Das Fahren an sich war mal wieder suboptimal. Ich bin eine Runde auf der Schäl Sick bis nach Niederkassel gefahren, zunächst immer am Rhein lang, was sehr schön war. Ich habe das dann aber aufgegeben, nachdem ich zum hundersten Mal “Vorsicht!” brüllen musste, weil sich einige Spaziergänger oder Rollerblader offenbar einbilden, so ein Weg sei nur für sie da und mich zwangen, von 30km/h jedesmal runterzubremsen, und nachdem ich fast ein kleines Kind überfahren hatte, dessen Eltern nicht aufpassten und dann mir noch dafür die Schuld in die Schuhe schoben. Auf dem Rückweg wäre ich dann fast am Flughafen rausgekommen, weil ich in meiner angeborenen Orientierungslosigkeit nicht auf dem Schirm hatte, dass der Rhein eine Fragezeichenform an dieser Stelle hat und man nicht einfach immer geradeaus zurückfahren sollte. Aber meine Superpulsuhr, die ja mit GPS ausgerüstet ist, hat mir geholfen, wieder auf den rechten Weg zu finden.

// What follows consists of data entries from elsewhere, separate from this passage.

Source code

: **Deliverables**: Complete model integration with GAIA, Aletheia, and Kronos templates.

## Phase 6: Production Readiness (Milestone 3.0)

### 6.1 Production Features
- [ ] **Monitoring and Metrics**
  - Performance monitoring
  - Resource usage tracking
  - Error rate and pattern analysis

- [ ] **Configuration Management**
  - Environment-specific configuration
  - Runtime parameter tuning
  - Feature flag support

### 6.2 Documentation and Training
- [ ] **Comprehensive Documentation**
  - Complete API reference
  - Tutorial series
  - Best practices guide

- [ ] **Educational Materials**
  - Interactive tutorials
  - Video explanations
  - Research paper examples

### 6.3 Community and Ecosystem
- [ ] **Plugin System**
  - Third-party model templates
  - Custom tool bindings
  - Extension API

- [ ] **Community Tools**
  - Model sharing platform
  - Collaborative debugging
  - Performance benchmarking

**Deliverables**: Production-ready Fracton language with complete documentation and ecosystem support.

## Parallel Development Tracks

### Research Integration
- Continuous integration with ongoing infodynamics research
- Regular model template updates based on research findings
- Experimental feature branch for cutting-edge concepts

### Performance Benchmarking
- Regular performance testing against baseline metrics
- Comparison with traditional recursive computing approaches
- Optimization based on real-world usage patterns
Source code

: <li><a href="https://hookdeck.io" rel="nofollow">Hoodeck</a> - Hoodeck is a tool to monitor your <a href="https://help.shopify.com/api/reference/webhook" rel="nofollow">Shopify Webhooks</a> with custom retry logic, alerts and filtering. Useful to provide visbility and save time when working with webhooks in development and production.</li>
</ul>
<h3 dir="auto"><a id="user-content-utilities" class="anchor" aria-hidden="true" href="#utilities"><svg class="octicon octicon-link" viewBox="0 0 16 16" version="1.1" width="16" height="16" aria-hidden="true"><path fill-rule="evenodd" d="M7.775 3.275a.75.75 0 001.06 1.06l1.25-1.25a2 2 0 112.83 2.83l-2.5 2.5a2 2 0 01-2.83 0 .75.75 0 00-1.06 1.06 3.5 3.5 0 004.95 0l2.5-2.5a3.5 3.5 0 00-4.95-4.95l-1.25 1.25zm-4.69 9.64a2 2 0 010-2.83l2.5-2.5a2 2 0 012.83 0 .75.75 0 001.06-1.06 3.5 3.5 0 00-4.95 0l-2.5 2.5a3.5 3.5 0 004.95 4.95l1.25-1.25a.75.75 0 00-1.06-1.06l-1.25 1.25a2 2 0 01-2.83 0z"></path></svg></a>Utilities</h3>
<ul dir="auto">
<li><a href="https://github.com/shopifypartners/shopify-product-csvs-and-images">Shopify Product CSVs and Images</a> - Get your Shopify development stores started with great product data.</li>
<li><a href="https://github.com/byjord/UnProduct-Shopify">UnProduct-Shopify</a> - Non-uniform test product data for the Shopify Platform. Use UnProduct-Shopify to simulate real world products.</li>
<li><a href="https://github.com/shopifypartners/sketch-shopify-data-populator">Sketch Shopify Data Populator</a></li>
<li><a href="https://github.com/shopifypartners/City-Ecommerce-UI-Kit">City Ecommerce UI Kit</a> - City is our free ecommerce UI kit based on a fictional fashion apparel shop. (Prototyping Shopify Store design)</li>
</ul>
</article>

Das Wetter war sonnig, bewölkt, regnerisch, eiskalt, regnerisch, sonnig. War also alles dabei, außer Schnee vielleicht. Meine Zehen habe ich mal wieder nicht gespürt und es gab auf dem flachen Land extrem windige Passagen, die mich mal wieder fast vom Rad gefegt hätten.

Summa summarum war es also ein beschissener Ausritt und ich nehme mir fest vor, das nächste Mal erst wieder rauszufahren, wenn es mindestens 15°C im Schatten hat und die Sonne zuverlässig und ohne Unterbrechung scheint. (Und dann suche ich mir auch einen Weg, auf dem nicht so viele Familienausflügler unterwegs sind.)